→ **Stated exercise**: Format every line in the entries below as a numbered list, leaving out any blank lines.

→ **Provided records**:
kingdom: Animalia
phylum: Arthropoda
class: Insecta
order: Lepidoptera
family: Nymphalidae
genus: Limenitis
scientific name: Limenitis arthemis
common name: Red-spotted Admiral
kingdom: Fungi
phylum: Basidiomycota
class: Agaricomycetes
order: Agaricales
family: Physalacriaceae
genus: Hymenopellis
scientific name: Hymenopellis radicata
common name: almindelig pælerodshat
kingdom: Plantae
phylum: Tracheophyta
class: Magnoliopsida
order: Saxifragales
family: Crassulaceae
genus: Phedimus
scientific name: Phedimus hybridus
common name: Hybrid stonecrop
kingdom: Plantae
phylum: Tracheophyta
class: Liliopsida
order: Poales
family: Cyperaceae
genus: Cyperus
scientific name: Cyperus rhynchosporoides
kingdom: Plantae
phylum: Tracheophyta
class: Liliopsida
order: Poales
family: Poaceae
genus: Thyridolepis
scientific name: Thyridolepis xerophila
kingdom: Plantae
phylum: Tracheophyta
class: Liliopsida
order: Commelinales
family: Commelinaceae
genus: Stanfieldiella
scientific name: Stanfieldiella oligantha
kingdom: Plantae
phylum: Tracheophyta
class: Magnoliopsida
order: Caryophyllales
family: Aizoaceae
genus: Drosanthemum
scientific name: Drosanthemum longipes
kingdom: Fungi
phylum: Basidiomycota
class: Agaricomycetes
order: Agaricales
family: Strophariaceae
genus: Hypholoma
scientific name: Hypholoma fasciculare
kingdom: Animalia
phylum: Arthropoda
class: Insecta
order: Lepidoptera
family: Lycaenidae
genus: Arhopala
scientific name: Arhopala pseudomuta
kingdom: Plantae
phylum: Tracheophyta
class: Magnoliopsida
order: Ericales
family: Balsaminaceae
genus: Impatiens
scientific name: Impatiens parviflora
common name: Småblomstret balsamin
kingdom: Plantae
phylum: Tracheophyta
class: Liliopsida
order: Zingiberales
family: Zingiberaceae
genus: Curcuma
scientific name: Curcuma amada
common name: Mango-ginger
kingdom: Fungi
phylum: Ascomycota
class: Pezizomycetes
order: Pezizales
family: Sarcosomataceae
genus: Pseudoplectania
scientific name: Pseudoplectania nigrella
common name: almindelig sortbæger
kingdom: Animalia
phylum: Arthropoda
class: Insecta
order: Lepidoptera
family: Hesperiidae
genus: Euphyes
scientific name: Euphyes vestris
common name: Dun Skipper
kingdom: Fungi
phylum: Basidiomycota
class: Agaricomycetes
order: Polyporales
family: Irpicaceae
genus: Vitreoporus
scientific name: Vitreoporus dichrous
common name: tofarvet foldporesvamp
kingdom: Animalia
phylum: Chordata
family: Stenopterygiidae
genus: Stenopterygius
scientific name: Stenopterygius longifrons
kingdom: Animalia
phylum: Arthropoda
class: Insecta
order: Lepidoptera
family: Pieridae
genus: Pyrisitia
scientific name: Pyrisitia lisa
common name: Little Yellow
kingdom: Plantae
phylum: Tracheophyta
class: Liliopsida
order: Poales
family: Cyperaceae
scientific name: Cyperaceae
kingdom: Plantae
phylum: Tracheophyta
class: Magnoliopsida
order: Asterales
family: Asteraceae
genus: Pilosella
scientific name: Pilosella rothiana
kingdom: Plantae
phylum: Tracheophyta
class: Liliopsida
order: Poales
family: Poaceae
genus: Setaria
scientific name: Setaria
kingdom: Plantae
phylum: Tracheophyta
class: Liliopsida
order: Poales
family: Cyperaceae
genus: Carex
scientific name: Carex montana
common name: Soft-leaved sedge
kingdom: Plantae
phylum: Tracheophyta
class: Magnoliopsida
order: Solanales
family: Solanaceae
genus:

→ **Complete response**:
1. kingdom: Animalia
2. phylum: Arthropoda
3. class: Insecta
4. order: Lepidoptera
5. family: Nymphalidae
6. genus: Limenitis
7. scientific name: Limenitis arthemis
8. common name: Red-spotted Admiral
9. kingdom: Fungi
10. phylum: Basidiomycota
11. class: Agaricomycetes
12. order: Agaricales
13. family: Physalacriaceae
14. genus: Hymenopellis
15. scientific name: Hymenopellis radicata
16. common name: almindelig pælerodshat
17. kingdom: Plantae
18. phylum: Tracheophyta
19. class: Magnoliopsida
20. order: Saxifragales
21. family: Crassulaceae
22. genus: Phedimus
23. scientific name: Phedimus hybridus
24. common name: Hybrid stonecrop
25. kingdom: Plantae
26. phylum: Tracheophyta
27. class: Liliopsida
28. order: Poales
29. family: Cyperaceae
30. genus: Cyperus
31. scientific name: Cyperus rhynchosporoides
32. kingdom: Plantae
33. phylum: Tracheophyta
34. class: Liliopsida
35. order: Poales
36. family: Poaceae
37. genus: Thyridolepis
38. scientific name: Thyridolepis xerophila
39. kingdom: Plantae
40. phylum: Tracheophyta
41. class: Liliopsida
42. order: Commelinales
43. family: Commelinaceae
44. genus: Stanfieldiella
45. scientific name: Stanfieldiella oligantha
46. kingdom: Plantae
47. phylum: Tracheophyta
48. class: Magnoliopsida
49. order: Caryophyllales
50. family: Aizoaceae
51. genus: Drosanthemum
52. scientific name: Drosanthemum longipes
53. kingdom: Fungi
54. phylum: Basidiomycota
55. class: Agaricomycetes
56. order: Agaricales
57. family: Strophariaceae
58. genus: Hypholoma
59. scientific name: Hypholoma fasciculare
60. kingdom: Animalia
61. phylum: Arthropoda
62. class: Insecta
63. order: Lepidoptera
64. family: Lycaenidae
65. genus: Arhopala
66. scientific name: Arhopala pseudomuta
67. kingdom: Plantae
68. phylum: Tracheophyta
69. class: Magnoliopsida
70. order: Ericales
71. family: Balsaminaceae
72. genus: Impatiens
73. scientific name: Impatiens parviflora
74. common name: Småblomstret balsamin
75. kingdom: Plantae
76. phylum: Tracheophyta
77. class: Liliopsida
78. order: Zingiberales
79. family: Zingiberaceae
80. genus: Curcuma
81. scientific name: Curcuma amada
82. common name: Mango-ginger
83. kingdom: Fungi
84. phylum: Ascomycota
85. class: Pezizomycetes
86. order: Pezizales
87. family: Sarcosomataceae
88. genus: Pseudoplectania
89. scientific name: Pseudoplectania nigrella
90. common name: almindelig sortbæger
91. kingdom: Animalia
92. phylum: Arthropoda
93. class: Insecta
94. order: Lepidoptera
95. family: Hesperiidae
96. genus: Euphyes
97. scientific name: Euphyes vestris
98. common name: Dun Skipper
99. kingdom: Fungi
100. phylum: Basidiomycota
101. class: Agaricomycetes
102. order: Polyporales
103. family: Irpicaceae
104. genus: Vitreoporus
105. scientific name: Vitreoporus dichrous
106. common name: tofarvet foldporesvamp
107. kingdom: Animalia
108. phylum: Chordata
109. family: Stenopterygiidae
110. genus: Stenopterygius
111. scientific name: Stenopterygius longifrons
112. kingdom: Animalia
113. phylum: Arthropoda
114. class: Insecta
115. order: Lepidoptera
116. family: Pieridae
117. genus: Pyrisitia
118. scientific name: Pyrisitia lisa
119. common name: Little Yellow
120. kingdom: Plantae
121. phylum: Tracheophyta
122. class: Liliopsida
123. order: Poales
124. family: Cyperaceae
125. scientific name: Cyperaceae
126. kingdom: Plantae
127. phylum: Tracheophyta
128. class: Magnoliopsida
129. order: Asterales
130. family: Asteraceae
131. genus: Pilosella
132. scientific name: Pilosella rothiana
133. kingdom: Plantae
134. phylum: Tracheophyta
135. class: Liliopsida
136. order: Poales
137. family: Poaceae
138. genus: Setaria
139. scientific name: Setaria
140. kingdom: Plantae
141. phylum: Tracheophyta
142. class: Liliopsida
143. order: Poales
144. family: Cyperaceae
145. genus: Carex
146. scientific name: Carex montana
147. common name: Soft-leaved sedge
148. kingdom: Plantae
149. phylum: Tracheophyta
150. class: Magnoliopsida
151. order: Solanales
152. family: Solanaceae
153. genus:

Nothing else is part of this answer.